START EXCERPT

Re: [isabelle] Proving with Indexed Sums



Am Dienstag, den 11.12.2012, 10:49 -0200 schrieb Alfio Martini:
> Dear  Isabelle Users,
> 
> I wonder if there is a better way to express the summations below in
> Isabelle/HOL/Isar (I might think there is).

I assume you want to try different ways to write down your lemma. If you
just need Gauss summation there are a couple of lemmas in Set_Interval
(gauss_sum and arith_sums_general), just use
  find_theorems setsum "_ * _"  .

> In particular, I do not get why the first two theorems express the subgoals
> in term of the "lowest" level
> terms "setsum" and "op" while the third one thankfully not.

First "∑j=0..n. 2*j" is just a different syntax for "∑j∈{0..n}. 2*j" the
proof methods in Isabelle do not see any difference. So sum_pattern01
and sum_pattern02 are exactly the same theorems.

What is the difference between sum_pattern02 and sum_pattern03:

Isabelle applies eta normalization before it stores/displays terms
  "%x. f x" is rewritten to f

so "SUM j : A. 2 * j"
	-display->
  "setsum A (%j. 2 * j)"
	-eta->
  "setsum A (op * 2)"
there is no syntax defined for the last term so it is displayed as is.
For sum_pattern03 eta normalization does not change the term.

> Especially, I
> don´t see any "relevant" difference
> between sum_patter02 e sum_pattern03.

  %j. 2 * j  -eta->  op * 2

whereas

  %j. 2 * j + 1   is not eta reducible.

> As a last unrelated question, in theorem sum_pattern04, I could not prove
> the inductive step with either
> simp or auto. When using exponentiations, what kind of proof method does
> one has to usually use?

Isabelle does not automatically unfold "t^2" as t might be a quite big
term. Use simp add: power2_eq_square to solve this.

> Thanks for any help!

END EXCERPT
START DATA LISTING

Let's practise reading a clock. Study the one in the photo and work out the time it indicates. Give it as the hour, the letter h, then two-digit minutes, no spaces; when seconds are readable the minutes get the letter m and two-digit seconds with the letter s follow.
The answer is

END DATA LISTING
START DATA LISTING

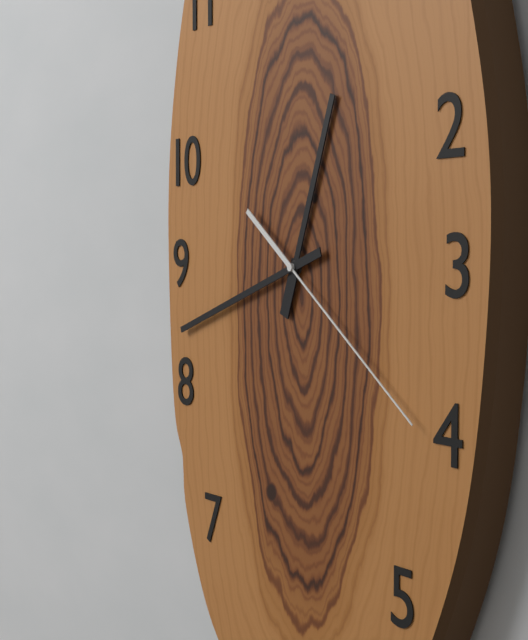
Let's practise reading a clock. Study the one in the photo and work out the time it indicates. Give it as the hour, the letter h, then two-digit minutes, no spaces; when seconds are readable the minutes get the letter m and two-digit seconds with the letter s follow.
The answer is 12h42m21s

END DATA LISTING

[EXERCISE TASK]:
According to the reply on indexed sums, why is sum_pattern02 shown in terms of "setsum" and "op" while sum_pattern03 keeps the summation syntax? Answer in one to three sentences.

[OUTPUT BELOW]:
Isabelle applies eta normalization before it stores or displays terms, so "%j. 2 * j" in sum_pattern02 becomes "op * 2". Because no syntax is defined for "setsum A (op * 2)", it is displayed as is. In sum_pattern03, "%j. 2 * j + 1" is not eta reducible, so the term stays unchanged.